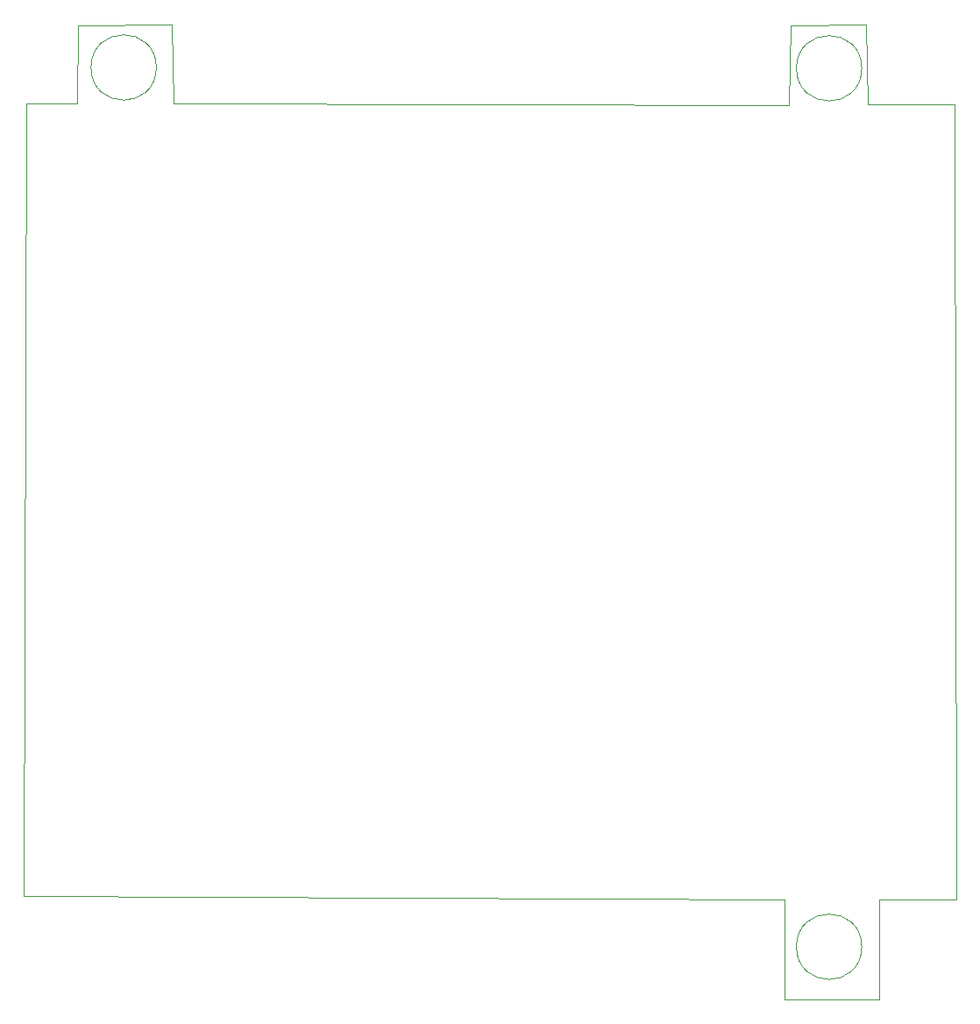
<source format=gbr>
%TF.GenerationSoftware,KiCad,Pcbnew,9.0.4*%
%TF.CreationDate,2025-10-16T20:53:51-05:00*%
%TF.ProjectId,MotorControl,4d6f746f-7243-46f6-9e74-726f6c2e6b69,rev?*%
%TF.SameCoordinates,Original*%
%TF.FileFunction,Profile,NP*%
%FSLAX46Y46*%
G04 Gerber Fmt 4.6, Leading zero omitted, Abs format (unit mm)*
G04 Created by KiCad (PCBNEW 9.0.4) date 2025-10-16 20:53:51*
%MOMM*%
%LPD*%
G01*
G04 APERTURE LIST*
%TA.AperFunction,Profile*%
%ADD10C,0.050000*%
%TD*%
G04 APERTURE END LIST*
D10*
X90170000Y-34213640D02*
G75*
G02*
X83858614Y-34213640I-3155693J0D01*
G01*
X83858614Y-34213640D02*
G75*
G02*
X90170000Y-34213640I3155693J0D01*
G01*
X158305693Y-119126000D02*
G75*
G02*
X151994307Y-119126000I-3155693J0D01*
G01*
X151994307Y-119126000D02*
G75*
G02*
X158305693Y-119126000I3155693J0D01*
G01*
X158305693Y-34290000D02*
G75*
G02*
X151994307Y-34290000I-3155693J0D01*
G01*
X151994307Y-34290000D02*
G75*
G02*
X158305693Y-34290000I3155693J0D01*
G01*
X158875000Y-37775000D02*
X167285946Y-37777669D01*
X167480700Y-114554000D01*
X160020000Y-114554000D01*
X160020000Y-124206000D01*
X150876000Y-124206000D01*
X150876000Y-114554000D01*
X77347650Y-114203998D01*
X77602496Y-37695503D01*
X82525000Y-37700000D01*
X82625000Y-30150000D01*
X91650000Y-30100000D01*
X91825000Y-37650000D01*
X151300000Y-37846000D01*
X151450000Y-30125000D01*
X158700000Y-30075000D01*
X158875000Y-37775000D01*
M02*

</source>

• **What to do**
All lines from the one with "X158305693Y-34290000D02*" through the final line above are to be quoted exactly; quote no other line.

• **Response to the exercise**
X158305693Y-34290000D02*
G75*
G02*
X151994307Y-34290000I-3155693J0D01*
G01*
X151994307Y-34290000D02*
G75*
G02*
X158305693Y-34290000I3155693J0D01*
G01*
X158875000Y-37775000D02*
X167285946Y-37777669D01*
X167480700Y-114554000D01*
X160020000Y-114554000D01*
X160020000Y-124206000D01*
X150876000Y-124206000D01*
X150876000Y-114554000D01*
X77347650Y-114203998D01*
X77602496Y-37695503D01*
X82525000Y-37700000D01*
X82625000Y-30150000D01*
X91650000Y-30100000D01*
X91825000Y-37650000D01*
X151300000Y-37846000D01*
X151450000Y-30125000D01*
X158700000Y-30075000D01*
X158875000Y-37775000D01*
M02*

</source>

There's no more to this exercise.